Chong dismissed that with a derisive snort. “Ever since the rhino thing, I’m less than dog crap to her.”

“C’mon, dude, she’s like that with everyone. I mean, she’s been trying to quiet me for a coupla days now.”

Chong merely shook his head. “I spoiled everything.”

“No way. Don’t even go there.”

“I’m sorry I came,” Chong insisted, but this time he said it more to himself. Benny was fishing for something encouraging to say when Tom stopped them all with a raised fist.

He scanned the terrain for a moment, then waved everyone over.

“Is everything okay?” Benny asked.

“Let’s find out,” Tom said guardedly.

Tom headed down the slope and the others followed. For Benny this was the first moment today that wasn’t wrapped in tension.
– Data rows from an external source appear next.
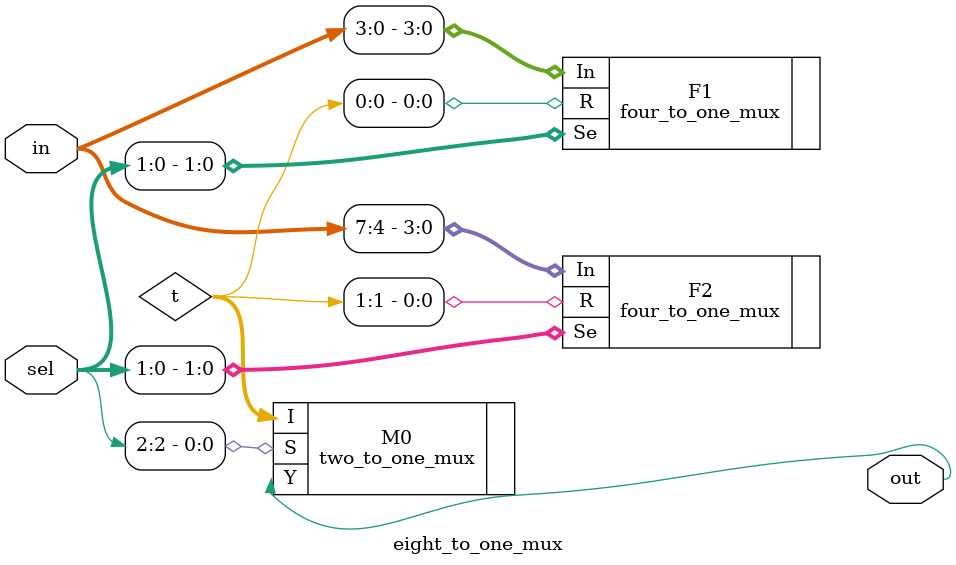
<source format=v>
module eight_to_one_mux(
    input [7:0] in,
    input [2:0] sel,
    output out
);
    wire [1:0] t;

    four_to_one_mux F1(
        .In(in[3:0]),
        .Se(sel[1:0]),
        .R(t[0])
    );

    four_to_one_mux F2(
        .In(in[7:4]),
        .Se(sel[1:0]),
        .R(t[1])
    );

    two_to_one_mux M0(
        .I(t[1:0]),
        .S(sel[2]),
        .Y(out)
    );
    
endmodule

//iverilog -o file.vvp 2_to_1_MUX.v 4_to_1_MUX.v 8_to_1_MUX.v 8_to_1_tb.v
</source>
He thought Brother David was halfway to being crazy, but he was one of the nicest people Benny had ever met, and the two girls with him were sweet-natured and pretty. All three of them were good cooks, too, and even after everything he’d seen, Benny was sure he could eat a full-size rhinoceros.

They came down onto the concrete pad, on which the single gas pump stood like a great rusted tombstone to a dead culture. Tom knocked loudly on the pump’s metal casing. The echoes bounced off the hills and came faintly back to them before melting into silence.

There was no response. Tom narrowed his eyes. “Stay here.” He walked carefully to the front door of the station and knocked. Nothing. “Brother David?” he called.

Absolutely nothing.

Scowling, Tom waved the others over and they approached with great caution, their weapons in their hands.

“Be ready,” Tom said as he reached for the door handle. It turned easily, and the door swung inward. Tom drew his pistol and moved silently inside. The others crept after him. Lilah broke to Tom’s right. Benny slipped in next, with Nix at his back, and they shifted to Tom’s left.

However, there was no need of caution.

“Where is everyone?” whispered Nix.

Tom shook his head and took a few tentative steps into the room.

Most of the front part of the station was set up for trading and an attempt at comfort. There were folding chairs, a wood-stove, and a table for meals. Benny, Tom, and Nix had stayed here several times and eaten the modest but well-cooked food offered by the Children of God; and Tom always brought some supplies as gifts.

The rest of the way station had been converted into living quarters for the monk and the two female disciples. There were bedrolls and plastic milk crates that served as bureaus and night tables. Sheets were strung on clothesline to provide marginal privacy. Garlands of flowers and herbs were hung from pegs set into the walls.

“Where are they?” Nix asked again.

“Lilah,” Tom said, “check the sheds.”

She nodded and slipped out the door without a word. It annoyed Benny a bit that Tom never asked him to do something like that, but this wasn’t the time to start an argument.

Nix crossed to the stove and looked into the pots, then held her hand above the burners. “It’s cold, but there’s food in the pots. Hasn’t gone bad yet.”